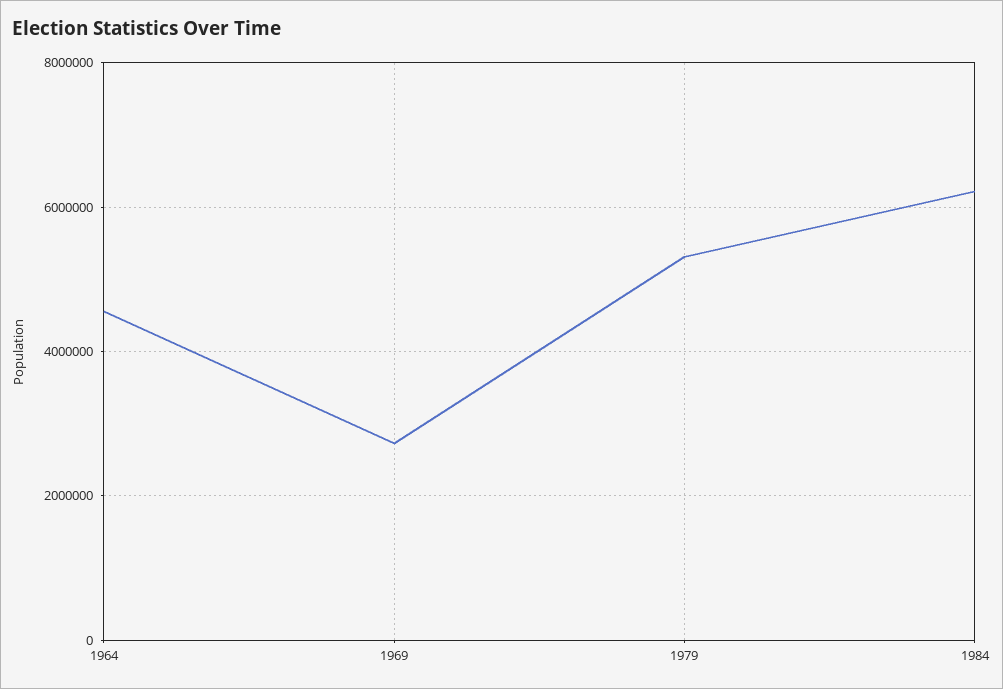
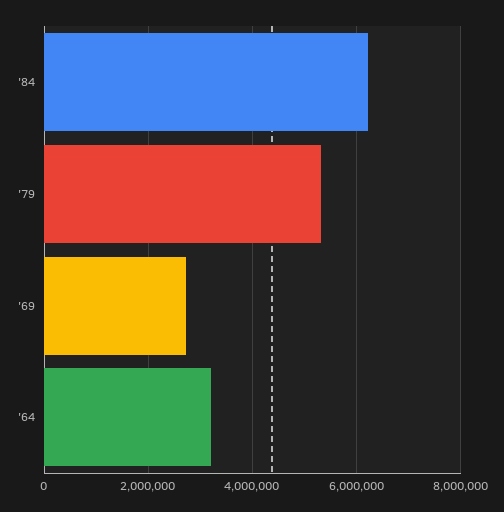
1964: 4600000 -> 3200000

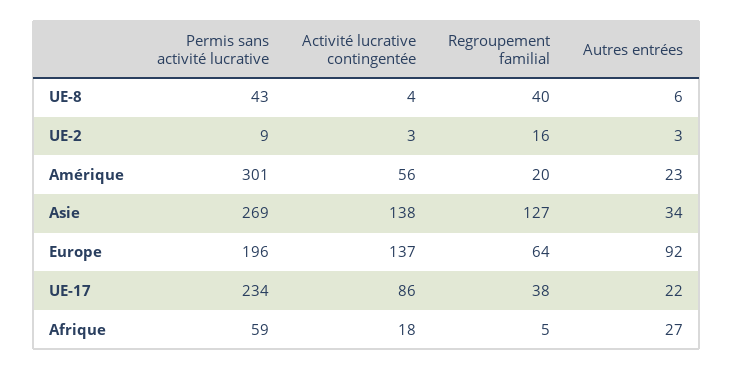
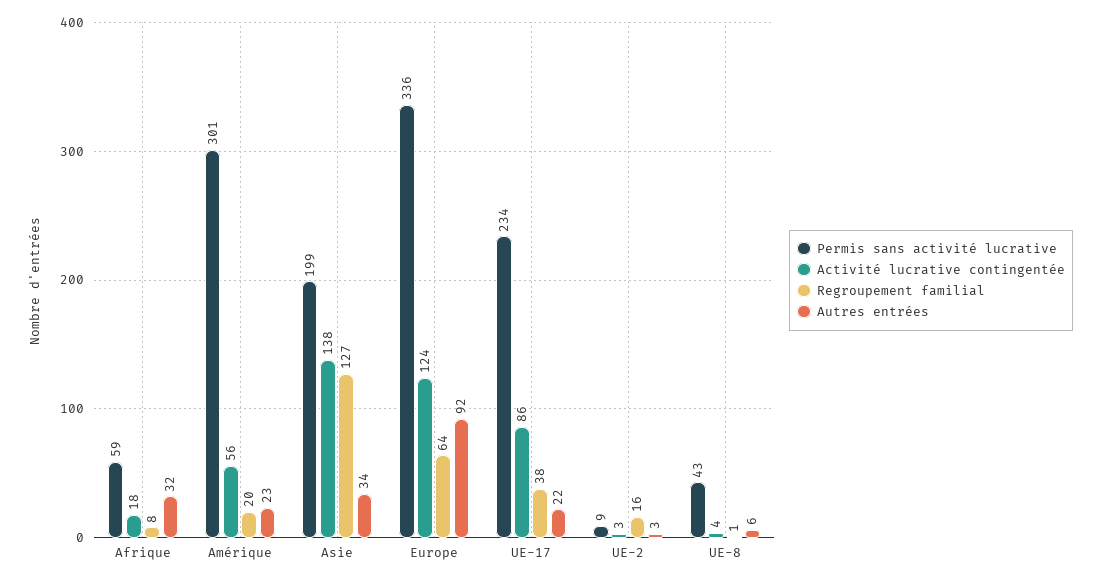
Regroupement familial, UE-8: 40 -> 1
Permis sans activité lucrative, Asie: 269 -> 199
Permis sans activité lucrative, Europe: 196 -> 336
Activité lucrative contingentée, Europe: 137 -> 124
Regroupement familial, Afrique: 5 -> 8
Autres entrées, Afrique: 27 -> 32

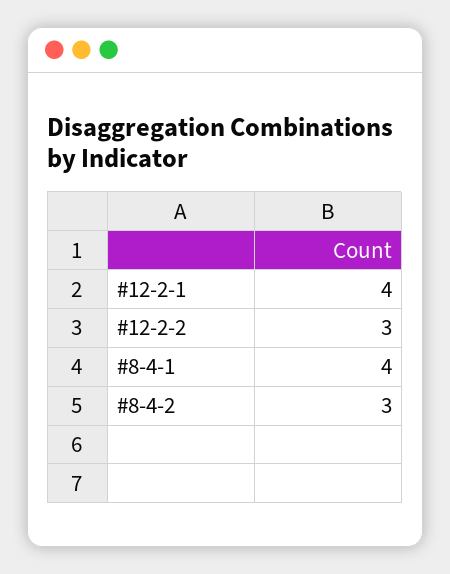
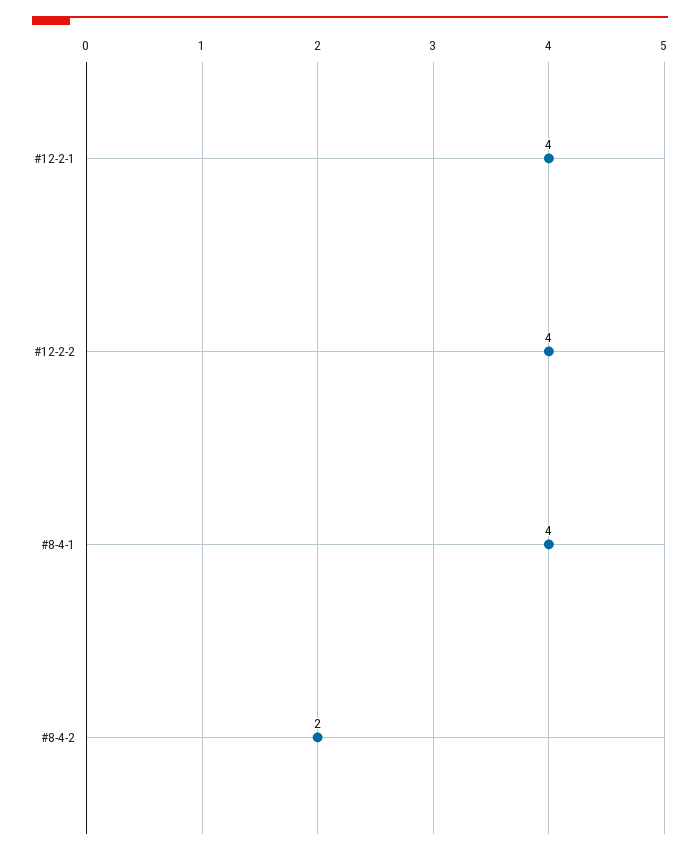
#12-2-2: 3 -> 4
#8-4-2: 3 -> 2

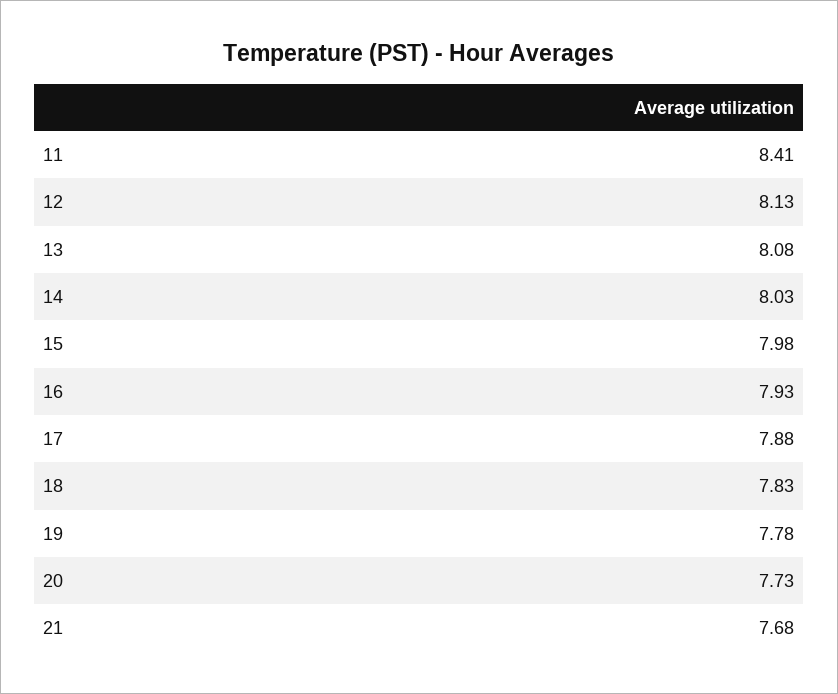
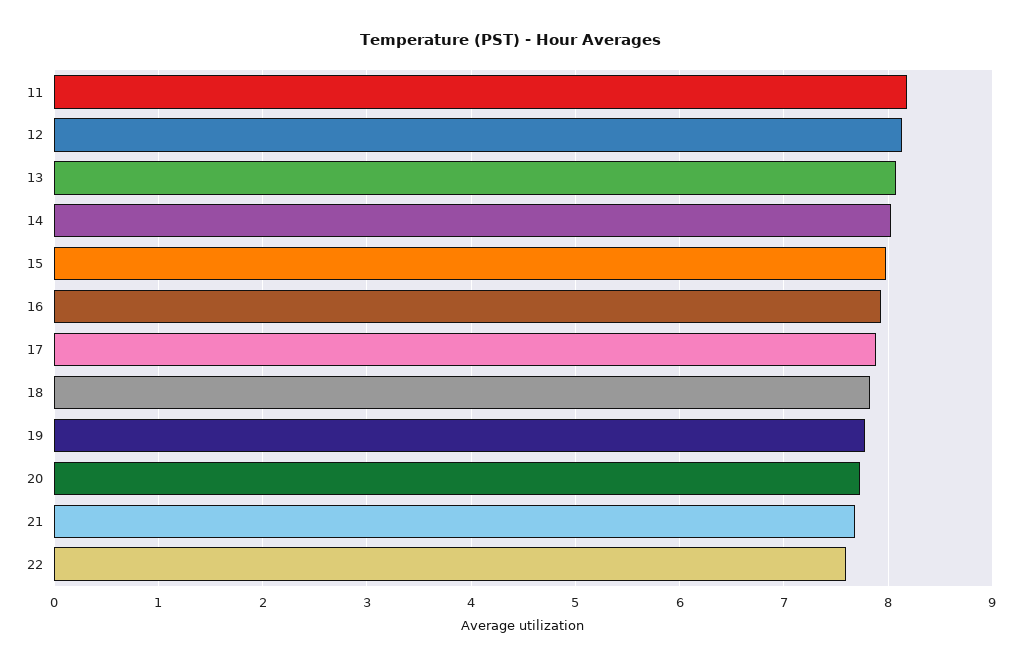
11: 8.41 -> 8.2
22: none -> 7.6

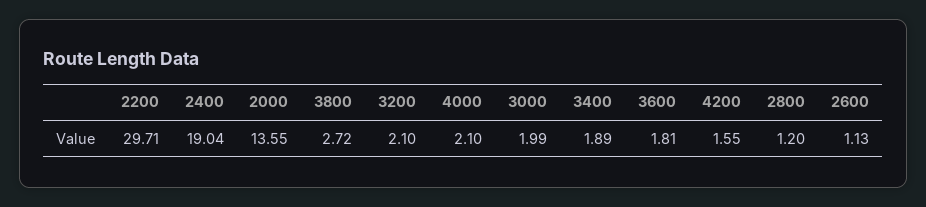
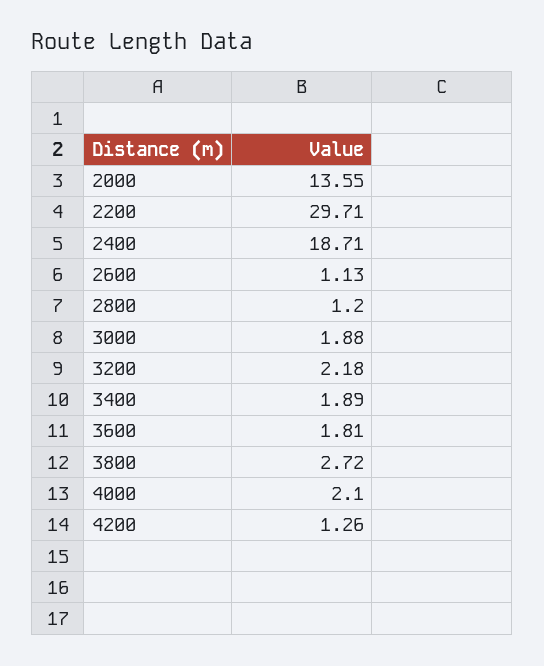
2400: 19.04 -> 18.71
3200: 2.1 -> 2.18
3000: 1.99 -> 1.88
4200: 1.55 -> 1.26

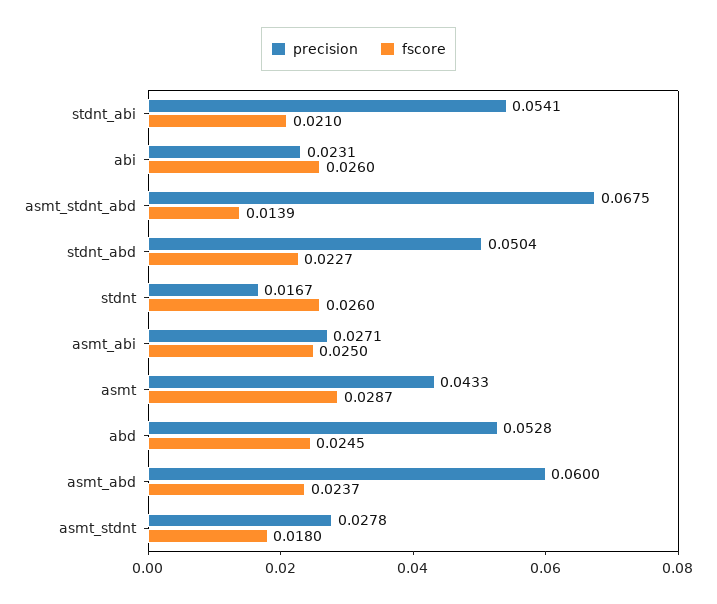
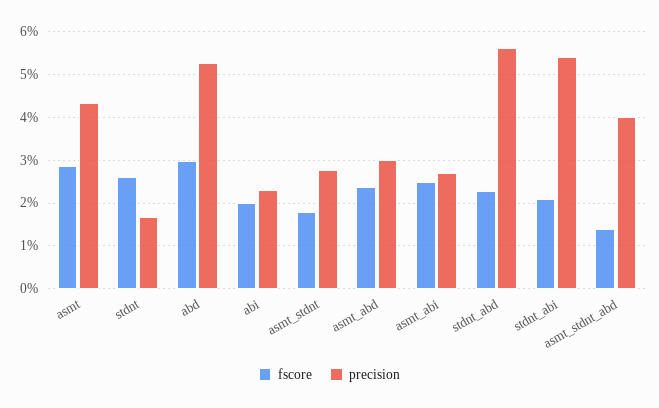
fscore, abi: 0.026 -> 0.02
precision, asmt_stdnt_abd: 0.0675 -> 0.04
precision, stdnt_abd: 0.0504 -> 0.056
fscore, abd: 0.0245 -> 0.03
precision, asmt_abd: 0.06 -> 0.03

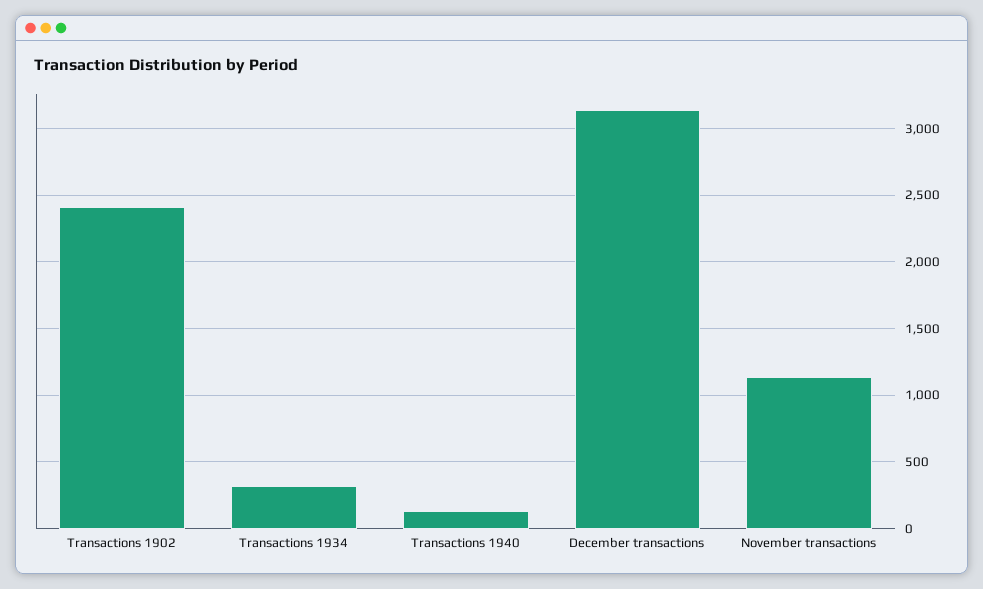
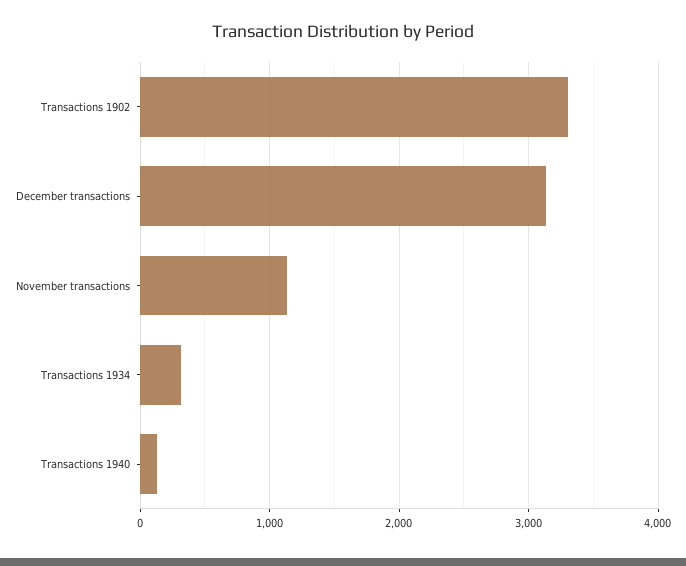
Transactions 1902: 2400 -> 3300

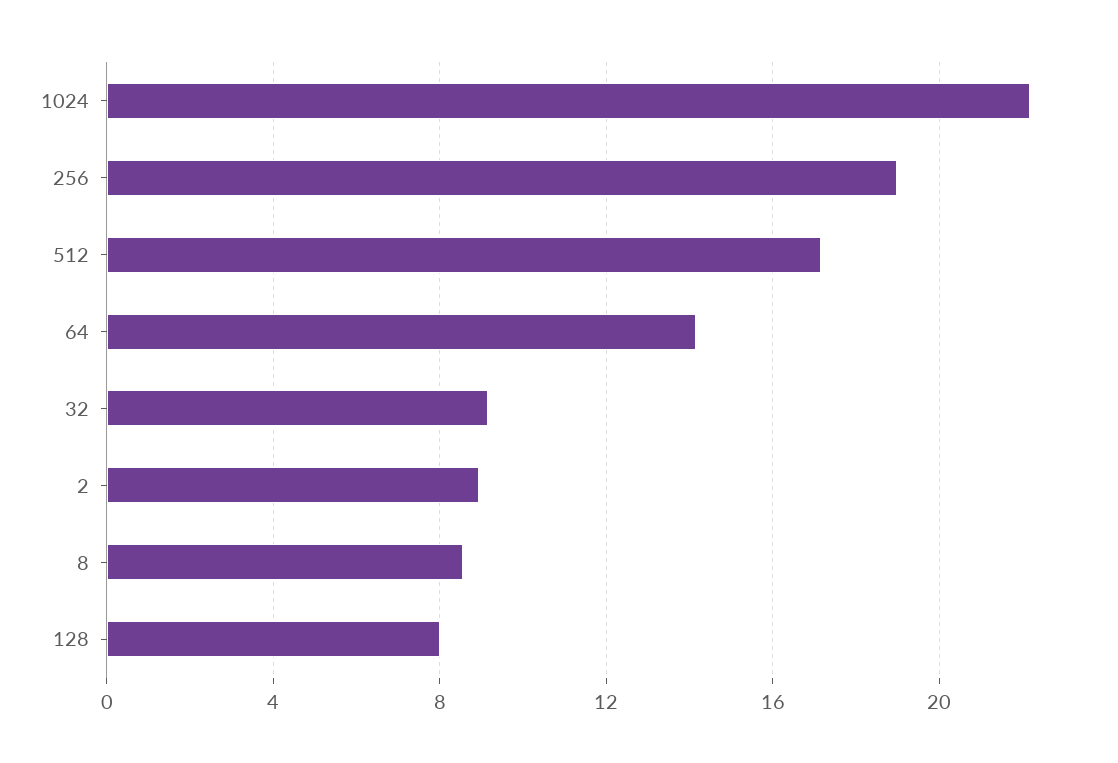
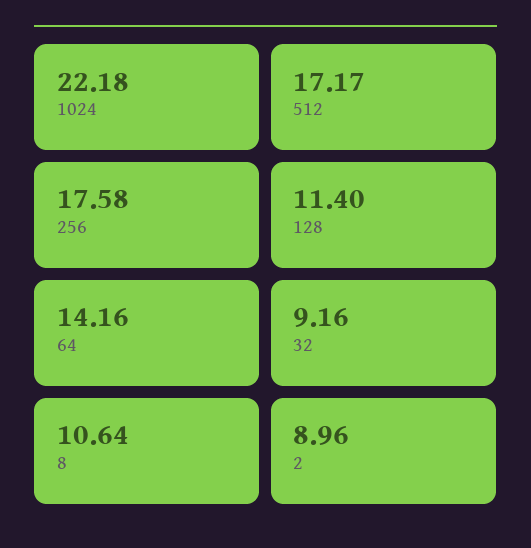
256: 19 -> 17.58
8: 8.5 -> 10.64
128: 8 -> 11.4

────────────────────

Task objective:
Go through the entries and copy every line that has "lucrative".

Exercise result:
Permis sans activité lucrative, Asie: 269 -> 199
Permis sans activité lucrative, Europe: 196 -> 336
Activité lucrative contingentée, Europe: 137 -> 124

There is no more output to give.